• What is needed:
Retype the entries in full, exactly.

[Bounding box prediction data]
• • • •
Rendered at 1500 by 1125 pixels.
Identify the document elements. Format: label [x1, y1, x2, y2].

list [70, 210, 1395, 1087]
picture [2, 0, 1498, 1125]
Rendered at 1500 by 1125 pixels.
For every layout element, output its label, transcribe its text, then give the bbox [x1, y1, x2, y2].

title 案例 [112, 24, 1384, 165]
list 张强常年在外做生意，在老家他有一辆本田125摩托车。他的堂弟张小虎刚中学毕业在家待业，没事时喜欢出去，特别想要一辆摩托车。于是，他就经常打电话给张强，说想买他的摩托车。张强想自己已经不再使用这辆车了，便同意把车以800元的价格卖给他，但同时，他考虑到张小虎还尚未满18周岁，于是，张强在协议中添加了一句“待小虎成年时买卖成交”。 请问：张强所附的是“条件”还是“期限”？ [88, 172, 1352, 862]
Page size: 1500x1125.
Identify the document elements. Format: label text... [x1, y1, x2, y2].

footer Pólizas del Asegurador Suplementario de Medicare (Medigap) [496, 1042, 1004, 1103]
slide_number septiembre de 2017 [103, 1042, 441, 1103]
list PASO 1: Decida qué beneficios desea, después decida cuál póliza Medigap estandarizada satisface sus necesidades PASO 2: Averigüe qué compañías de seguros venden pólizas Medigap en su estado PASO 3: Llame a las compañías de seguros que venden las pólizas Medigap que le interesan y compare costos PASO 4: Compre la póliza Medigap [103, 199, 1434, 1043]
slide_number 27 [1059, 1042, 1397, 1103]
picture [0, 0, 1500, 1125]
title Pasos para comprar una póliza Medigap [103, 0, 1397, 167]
• • • •
• Answer section:
Rendered at 1500 by 1125 pixels.
Identify the document elements. Format: label [x1, y1, x2, y2].

list [70, 210, 1395, 1087]
picture [2, 0, 1498, 1125]
Rendered at 1500 by 1125 pixels.
For every layout element, output its label, transcribe its text, then give the bbox [x1, y1, x2, y2].

title 案例 [112, 24, 1384, 165]
list 张强常年在外做生意，在老家他有一辆本田125摩托车。他的堂弟张小虎刚中学毕业在家待业，没事时喜欢出去，特别想要一辆摩托车。于是，他就经常打电话给张强，说想买他的摩托车。张强想自己已经不再使用这辆车了，便同意把车以800元的价格卖给他，但同时，他考虑到张小虎还尚未满18周岁，于是，张强在协议中添加了一句“待小虎成年时买卖成交”。 请问：张强所附的是“条件”还是“期限”？ [88, 172, 1352, 862]
Page size: 1500x1125.
Identify the document elements. Format: label text... [x1, y1, x2, y2].

footer Pólizas del Asegurador Suplementario de Medicare (Medigap) [496, 1042, 1004, 1103]
slide_number septiembre de 2017 [103, 1042, 441, 1103]
list PASO 1: Decida qué beneficios desea, después decida cuál póliza Medigap estandarizada satisface sus necesidades PASO 2: Averigüe qué compañías de seguros venden pólizas Medigap en su estado PASO 3: Llame a las compañías de seguros que venden las pólizas Medigap que le interesan y compare costos PASO 4: Compre la póliza Medigap [103, 199, 1434, 1043]
slide_number 27 [1059, 1042, 1397, 1103]
picture [0, 0, 1500, 1125]
title Pasos para comprar una póliza Medigap [103, 0, 1397, 167]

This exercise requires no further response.